Published online by Cambridge University Press: 19 December 2024
ABSTRACT
The chapter is concerned with the 40-year crisis of organized labour in the advanced capitalist world since the end of the 1970s. While that crisis has had an uneven spatial spread and temporal evolution, the overall trajectory of organized labour has been, by all conventional measures, one of unrelenting secular decline. The chapter argues that labour strength and influence have been shaped by the underlying growth model and the extent to which unions and collective regulation contribute to or conflict with the dominant form of growth. As such, the collapse of Fordism and its replacement by a range of accumulation models not dependent upon wage-led growth have been central to the story of decline. The chapter also argues that foregrounding neoliberalism as a form of regulation of contemporary accumulation helps explain how and why labour movements have experienced such reversals and declines over the last four decades.

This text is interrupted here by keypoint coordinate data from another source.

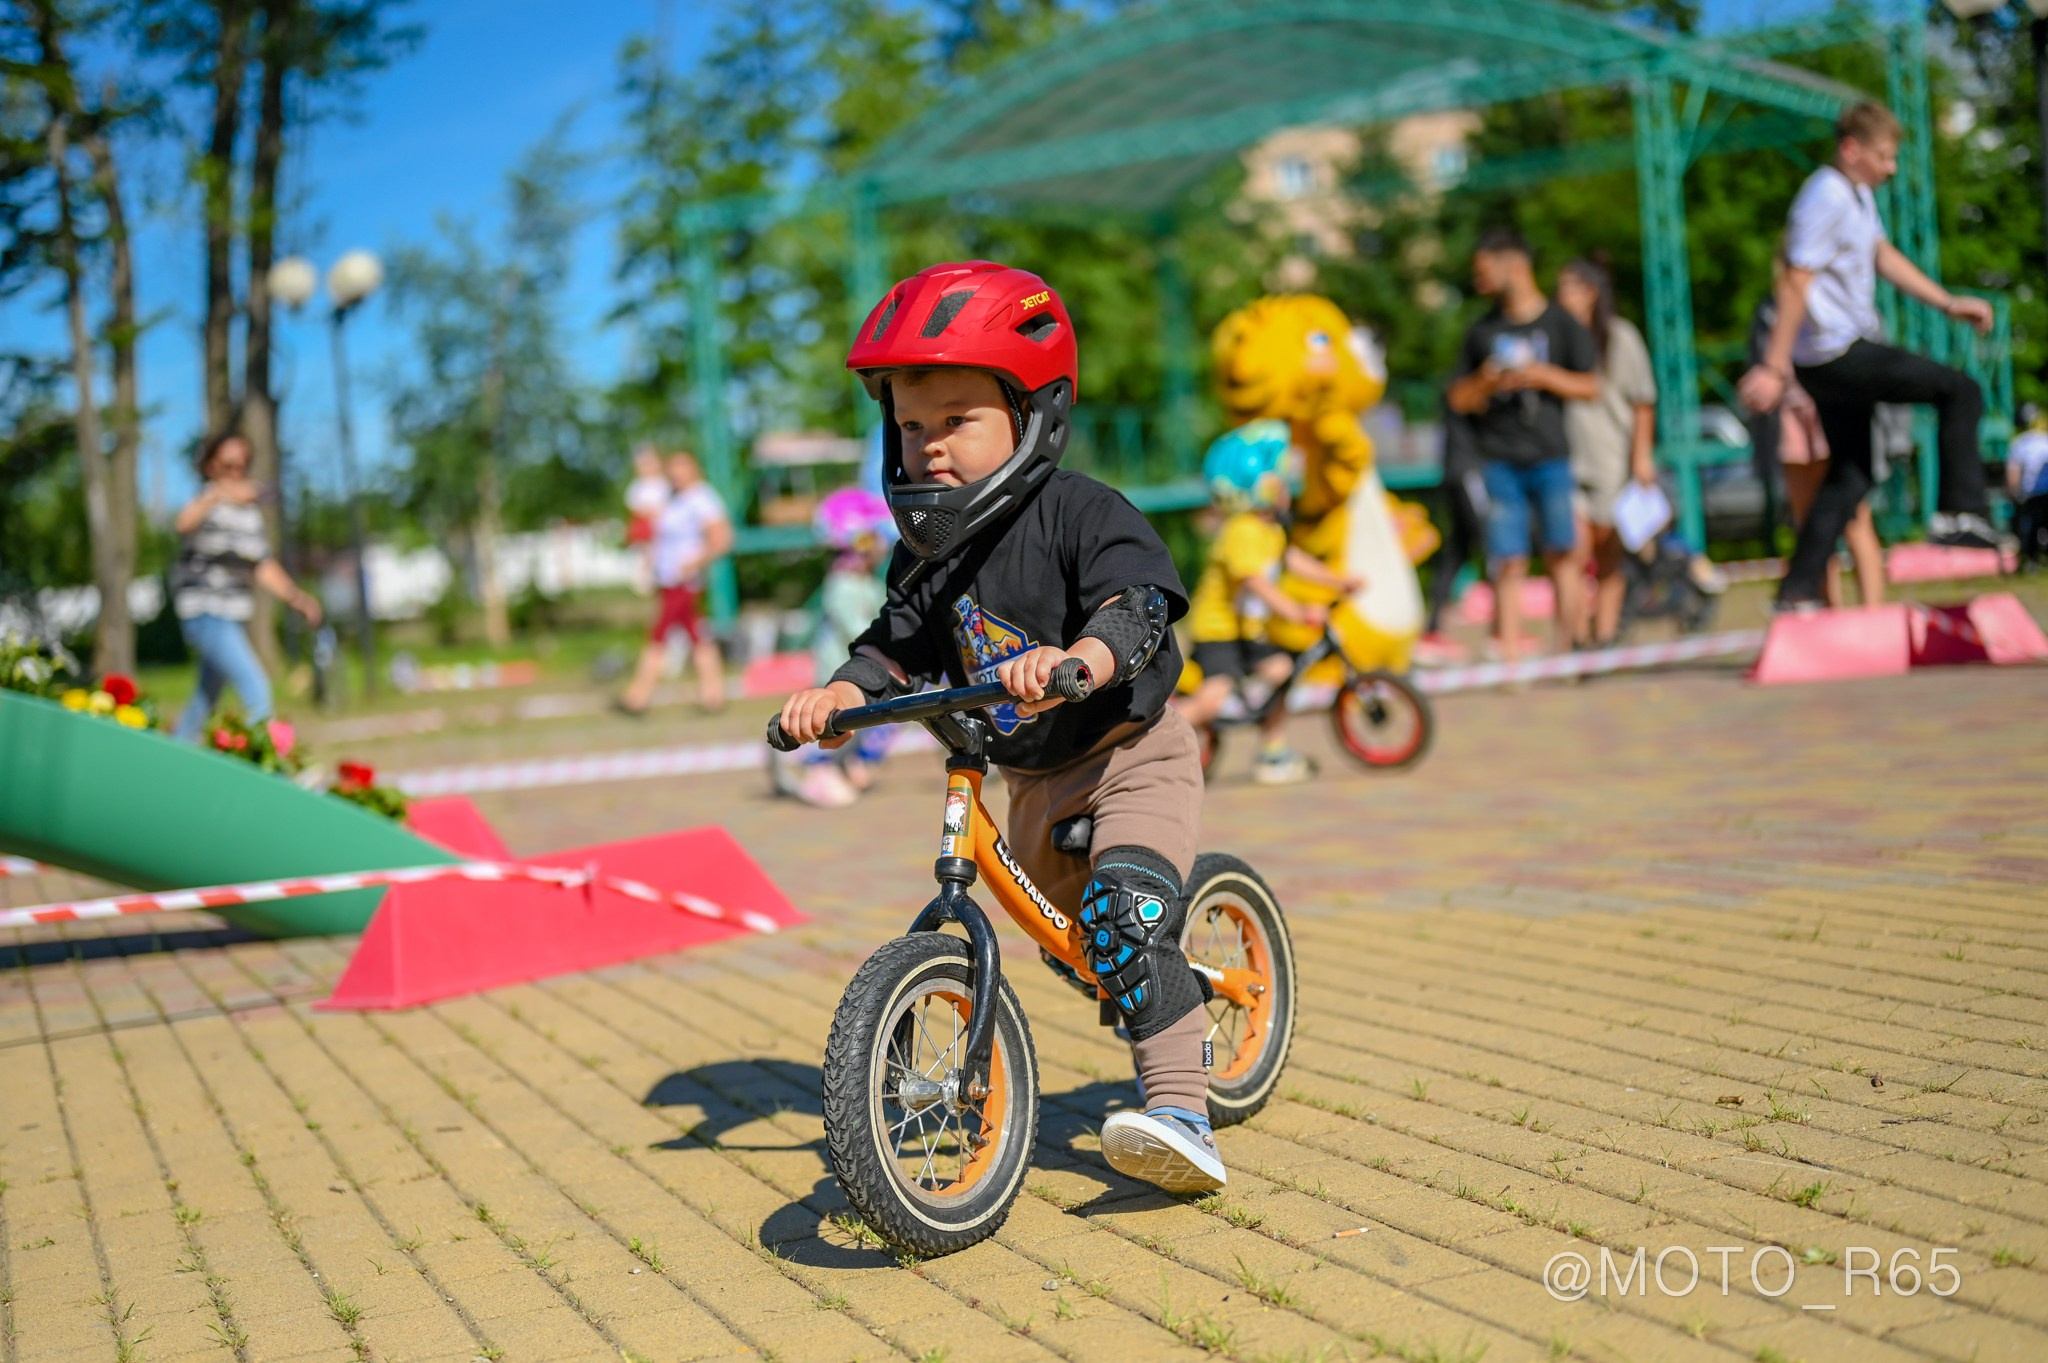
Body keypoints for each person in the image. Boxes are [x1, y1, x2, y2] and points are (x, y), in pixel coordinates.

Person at [778, 261, 1226, 1193]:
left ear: (1031, 415)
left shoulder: (1080, 511)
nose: (928, 446)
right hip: (1028, 780)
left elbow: (1138, 603)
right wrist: (840, 693)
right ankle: (1105, 995)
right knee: (1085, 947)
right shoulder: (922, 559)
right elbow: (889, 646)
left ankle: (1184, 1109)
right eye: (909, 425)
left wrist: (1082, 660)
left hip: (1128, 756)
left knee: (1127, 923)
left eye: (956, 420)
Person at [1738, 101, 2005, 613]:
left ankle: (1796, 592)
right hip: (1838, 353)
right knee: (1959, 389)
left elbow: (1883, 255)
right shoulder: (1825, 196)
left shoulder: (1857, 196)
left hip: (1832, 357)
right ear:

Keywords: Union decline; neoliberalism; challenges for unions
INTRODUCTION
Previous chapters have traced the rise of organized labour in both Western countries (Chapter 9) and state socialist ones (Chapter 10) to their highpoints in the 1970s. These highpoints were characterized by organizational strength, political influence and economic power. Indeed, it is often forgotten that the 1970s was widely seen as a moment when the long postwar class compromise disintegrated, not because of the strength of capital, but rather that of labour (Crouch & Pizzorno 1978). By the end of the 1960s, in country after country, labour militancy reflected a growing self-confidence on the part of workers and a willingness to challenge the Fordist bargains of social democratic countries, the Keynesian-welfarist compromises of most capitalist democracies, the indicative planning model of developmental states and the forms of labour paternalism in state socialist countries. In many, if not most cases, this newfound militancy involved challenging union bureaucracies (see Chapter 15) themselves through unofficial or wildcat industrial action. The response of governments, particularly those on the left, was to move left to accommodate this challenge, through new rights to unions, an extension of co-determination, a further decommodification of the labour market, and experiments in fund socialism, worker self-management and industrial planning.